The SEC has launched an investigation into the reasons behind the departure of shamed Systemax exec Gilbert Fiorentino, the company has confirmed.
CEO of the technology product group, Fiorentino was suspended from the US reseller - parent of Misco and WStore - in April after an independent probe into whistleblower allegations relating to its Florida biz.
The following month he resigned, giving up company assets worth $11m including over one million shares and nearly $500,000 in cash.
The settlement also required him to disclose his and his family's personal assets, forfeit undisclosed assets discovered by the company and reveal information concerning matters that led to his exit.
The business last night confirmed that on 21 June the SEC had "initiated a formal investigation into certain matters discovered by the company during its investigation of its Miami operations".

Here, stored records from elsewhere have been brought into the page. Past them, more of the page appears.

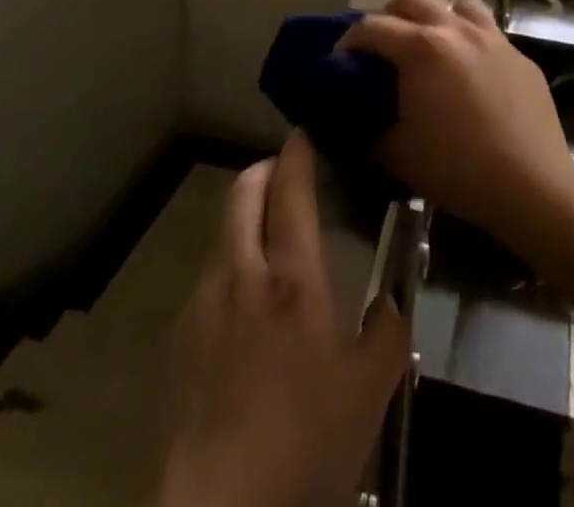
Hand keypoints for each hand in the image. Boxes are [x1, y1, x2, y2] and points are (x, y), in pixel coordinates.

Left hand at [161, 132, 410, 506]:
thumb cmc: (304, 441)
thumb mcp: (369, 394)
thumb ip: (387, 336)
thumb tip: (391, 304)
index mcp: (291, 276)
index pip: (290, 189)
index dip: (296, 153)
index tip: (305, 133)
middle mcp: (242, 271)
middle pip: (243, 192)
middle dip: (263, 170)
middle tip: (286, 174)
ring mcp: (205, 300)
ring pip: (222, 230)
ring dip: (245, 216)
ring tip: (269, 237)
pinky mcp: (181, 333)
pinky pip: (209, 273)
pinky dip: (229, 261)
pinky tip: (245, 301)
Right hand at [340, 0, 573, 252]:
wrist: (532, 185)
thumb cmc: (458, 169)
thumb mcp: (397, 154)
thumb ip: (369, 128)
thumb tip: (355, 118)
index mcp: (421, 48)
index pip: (372, 27)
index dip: (349, 40)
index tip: (339, 59)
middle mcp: (456, 30)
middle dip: (391, 15)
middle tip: (384, 46)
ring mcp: (492, 38)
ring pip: (458, 3)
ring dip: (437, 17)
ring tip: (432, 46)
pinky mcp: (520, 56)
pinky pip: (488, 33)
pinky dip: (470, 42)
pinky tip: (471, 75)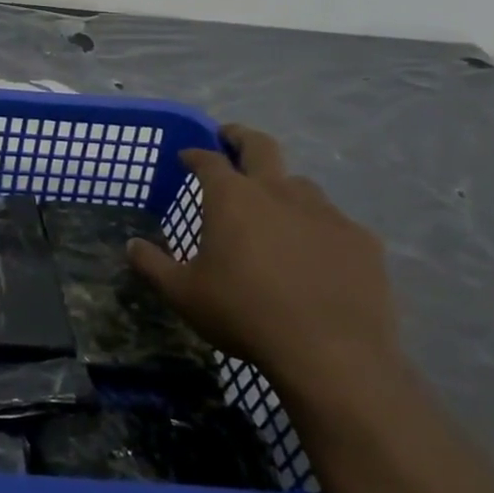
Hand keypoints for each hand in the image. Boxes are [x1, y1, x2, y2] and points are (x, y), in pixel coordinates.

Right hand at [127, 124, 398, 407]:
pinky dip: (318, 229)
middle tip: (230, 138)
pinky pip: (334, 223)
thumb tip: (132, 245)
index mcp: (232, 198)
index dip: (195, 154)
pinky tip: (316, 254)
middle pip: (260, 146)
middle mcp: (278, 191)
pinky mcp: (361, 240)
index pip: (208, 160)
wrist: (332, 354)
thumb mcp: (182, 294)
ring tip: (274, 209)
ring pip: (300, 184)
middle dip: (240, 137)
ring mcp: (325, 213)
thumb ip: (152, 265)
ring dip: (282, 188)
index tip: (186, 156)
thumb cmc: (244, 314)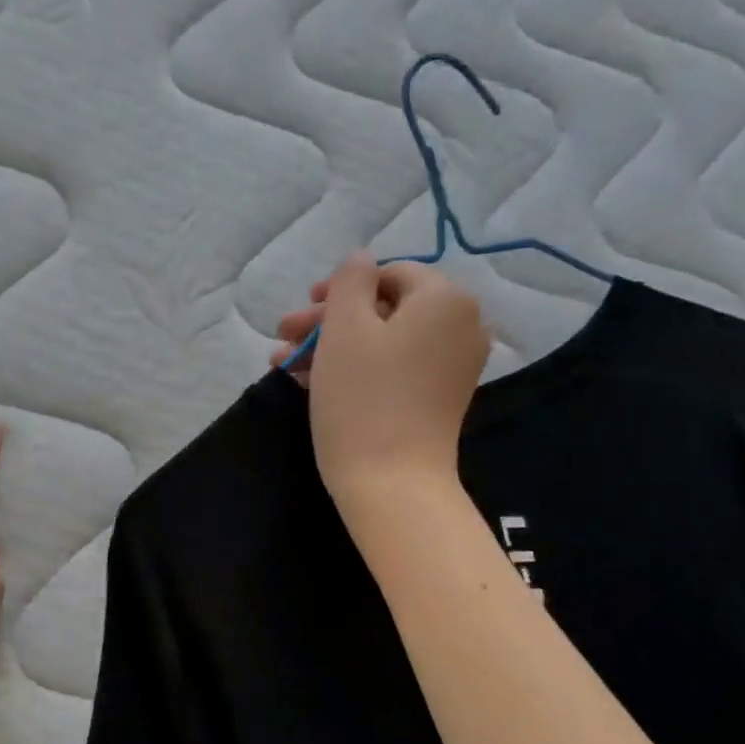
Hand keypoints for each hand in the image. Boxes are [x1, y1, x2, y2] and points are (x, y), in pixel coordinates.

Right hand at [273, 252, 489, 519]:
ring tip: (284, 365)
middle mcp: (461, 326)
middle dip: (328, 322)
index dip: (338, 289)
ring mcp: (452, 366)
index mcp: (445, 300)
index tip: (301, 312)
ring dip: (332, 347)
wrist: (392, 484)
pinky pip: (395, 368)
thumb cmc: (363, 398)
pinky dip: (356, 369)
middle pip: (384, 308)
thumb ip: (349, 281)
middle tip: (283, 339)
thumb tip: (360, 259)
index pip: (387, 274)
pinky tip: (309, 382)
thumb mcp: (345, 327)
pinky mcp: (438, 398)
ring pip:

"The Company intends to cooperate fully with the SEC in its formal investigation and does not expect to comment further on developments related to this matter and disclaims any intention or obligation to update any of the information contained herein, except as required by law," said Systemax in a statement.
As president at US etailer Tiger Direct, Fiorentino transferred with the business when it was sold to Systemax in 1995. He led the Technology Products unit and was made a director of the listed firm from 2004.
He banked a salary of a little over $500,000 in the fiscal year ended 30 April 2010 but bonuses and options took his total rewards to more than $3m, making him the highest paid exec within Systemax.